Bruits divers d’un bain public. Le sage peut étudier même au sein du tumulte.
Je veux mourir, si le silence est aussi nécessaire qu’on le croit à qui s’isole pour étudier. Voici mille cris divers qui de toute part retentissent autour de moi : j’habite juste au-dessus d’un bain.
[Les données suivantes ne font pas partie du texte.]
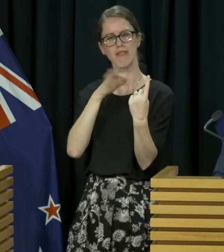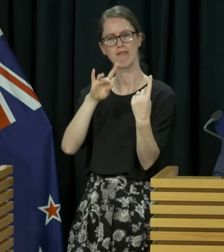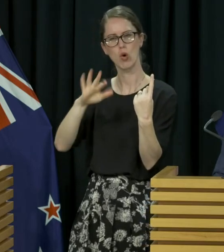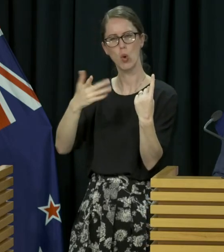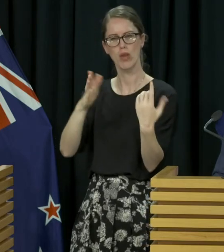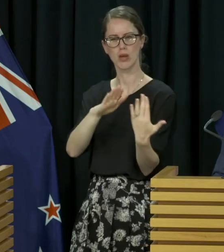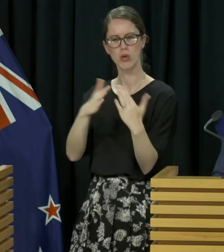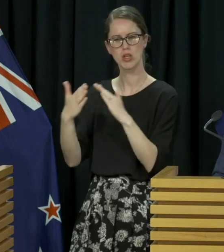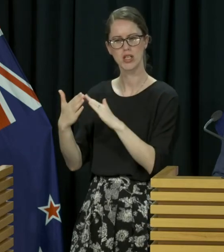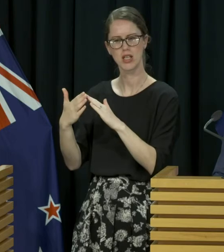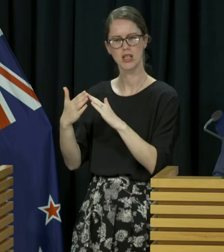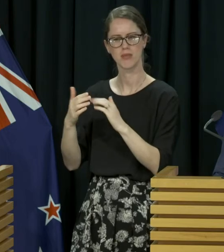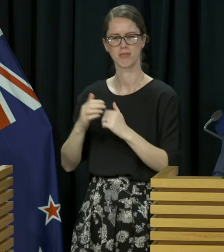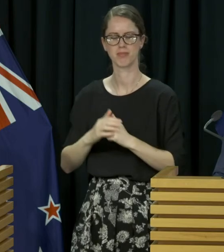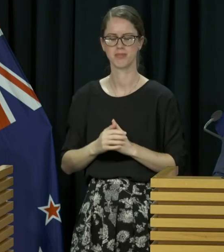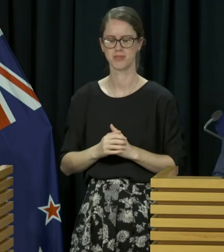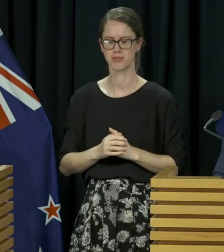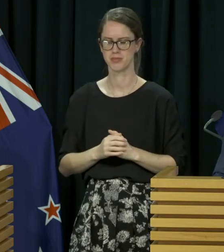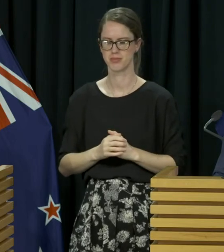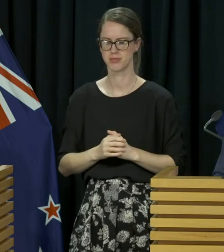if they are refusing tests?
Imagine tout ce que le gosier humain peut produite de sons antipathiques à l’oreille : quand des forts du gymnase s’escriment et battent l’air de leurs bras chargés de plomb, qu’ils soient ou qu’ils feignent d’être à bout de forces, je les entends geindre ; et chaque fois que leur souffle longtemps retenu s’échappe, c’est une respiration sifflante et saccadée, du mode le plus aigu. Quand le hasard m’envoie un de ces garçons maladroits qui se bornent à frictionner, vaille que vaille, les petites gens, j’entends claquer une lourde main sur des épaules ; et selon que le creux ou le plat a porté, le son est différent. Mais qu’un joueur de paume survienne et se mette à compter les points, c’en est fait. Ajoutes-y un querelleur, un filou pris sur le fait, un chanteur qui trouve que dans le bain34 sa voix a plus de charme, puis encore ceux qui font rejaillir avec fracas l’eau du bassin où ils s’élancent. Outre ces gens dont les éclats de voix, à défaut d’autre mérite, sont du moins naturels, figure-toi l’épileur qui, pour mieux provoquer l’attention, pousse par intervalles son glapissement grêle, sans jamais se taire que quand il épile des aisselles et fait crier un patient à sa place. Puis les intonations diverses du pâtissier, du charcutier, du confiseur, de tous les brocanteurs de tavernes, ayant chacun certaine modulation toute spéciale pour annoncer leur marchandise.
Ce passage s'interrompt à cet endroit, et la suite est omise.